Validate the controller control model:

  • Dev user can see the Job Template.
  • Dev user can launch the Job Template.
  • Dev user cannot edit the Job Template.
  • Dev user cannot edit the Project.
  • Dev user cannot edit the Inventory.
  • Dev user cannot edit the Credential.
  • Dev user cannot see kubeconfig secret content.
  • Platform admin can manage all required controller objects.

Pass criteria:

  • Execute is allowed.
  • Modification is denied.
  • Privileged credential remains hidden from dev users.

2. Survey And Input Validation

Validate that only safe inputs are exposed.

Positive test:

  • Launch with a valid support_case_id.
  • Launch with a valid optional reference_label.

Negative tests:

  • Blank support_case_id is rejected.
  • support_case_id containing spaces is rejected.
  • support_case_id containing unsafe characters is rejected.
  • Excessively long reference_label is rejected.
  • reference_label containing shell-sensitive characters is rejected.

Pass criteria:

  • Valid inputs succeed.
  • Invalid inputs are rejected before must-gather execution begins.

3. Credential Injection Validation

Validate that the controller injects the kubeconfig as expected:

  • Job starts with the controller credential attached.
  • Role preflight confirms KUBECONFIG presence.
  • oc whoami shows the expected service account or non-human identity.
  • If oc whoami shows a personal user, the run is treated as lab-only.
  • No credential content is printed in logs.
  • Missing credential test fails cleanly before any oc action.

Negative test:

  • Remove or swap the credential and confirm the job fails early with a clear message.

Pass criteria:

  • Correct credential is usable.
  • Missing credential fails safely.
  • No secret leakage appears in job output.
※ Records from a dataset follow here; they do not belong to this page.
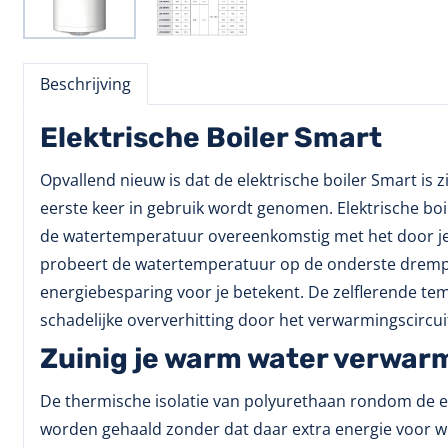
Beschrijving
Elektrische Boiler Smart
Opvallend nieuw is dat de elektrische boiler Smart is 
eerste keer in gebruik wordt genomen. Elektrische boi
de watertemperatuur overeenkomstig met het door je 
probeert de watertemperatuur op de onderste drempel
energiebesparing voor je betekent. De zelflerende t
schadelijke oververhitting door het verwarmingscircuit
Zuinig je warm water verwar
De thermische isolatie van polyurethaan rondom de el
worden gehaald zonder dat daar extra energie voor wo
4. End-to-end Must-Gather Execution Test

Run one real must-gather against the pilot cluster.

Validate:

  • Fixed command path is used.
  • No user-controlled command modification occurs.
  • Job completes successfully.
  • Must-gather data is collected.
  • Standard smoke test leaves ocp_must_gather_clean_enabled set to false.
  • must-gather-clean runs only when the constrained toggle is set to true.
  • Archive is created.
  • Archive uploads to object storage when upload is enabled.
  • Final local artifact path is printed clearly in job output.
  • Object storage reference is printed clearly in job output.
  • Cleanup behavior works as expected.

Pass criteria:

  • Successful archive is created with no platform-team intervention during launch.

5. Artifact Validation

Validate that the output is usable in practice:

  • Artifact is created in the expected path.
  • Filename matches convention.
  • Filename starts with must-gather_raw_ when cleaning is disabled.
  • Filename starts with must-gather_cleaned_ when cleaning is enabled.
  • Archive can be accessed after job completion.
  • Object key follows <prefix>/<cluster>/<filename>.
  • Archive is not corrupt.
  • Archive is suitable for attachment to a Red Hat support case.
  • report.yaml is not present in the archive.
  • Retention behavior is understood.

Validate naming pattern:

  • Cluster identifier is included.
  • Support case number is included.
  • Optional reference label is included only when provided.
  • UTC timestamp is included.

Pass criteria:

  • Artifact exists, is readable, and can be retrieved predictably.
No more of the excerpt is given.